● Prompt:
Skip any image you find and restate the rest of the data word for word.

● Data provided:
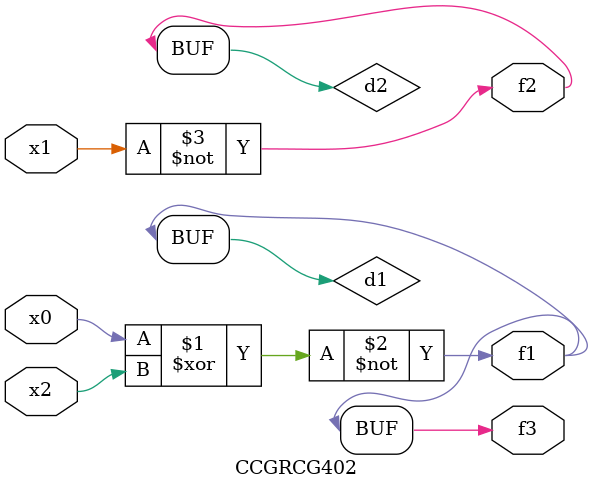
<source format=v>
module CCGRCG402(
	input x0, x1, x2,
	output f1, f2, f3
);

	wire d1, d2, d3;

	xnor (d1, x0, x2);
	nand (d2, x1);
	nor (d3, x1, x2);
	assign f1 = d1;
	assign f2 = d2;
	assign f3 = d1;
endmodule

</source>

● Answer to this task:
<source format=v>
module CCGRCG402(
	input x0, x1, x2,
	output f1, f2, f3
);

	wire d1, d2, d3;

	xnor (d1, x0, x2);
	nand (d2, x1);
	nor (d3, x1, x2);
	assign f1 = d1;
	assign f2 = d2;
	assign f3 = d1;
endmodule

</source>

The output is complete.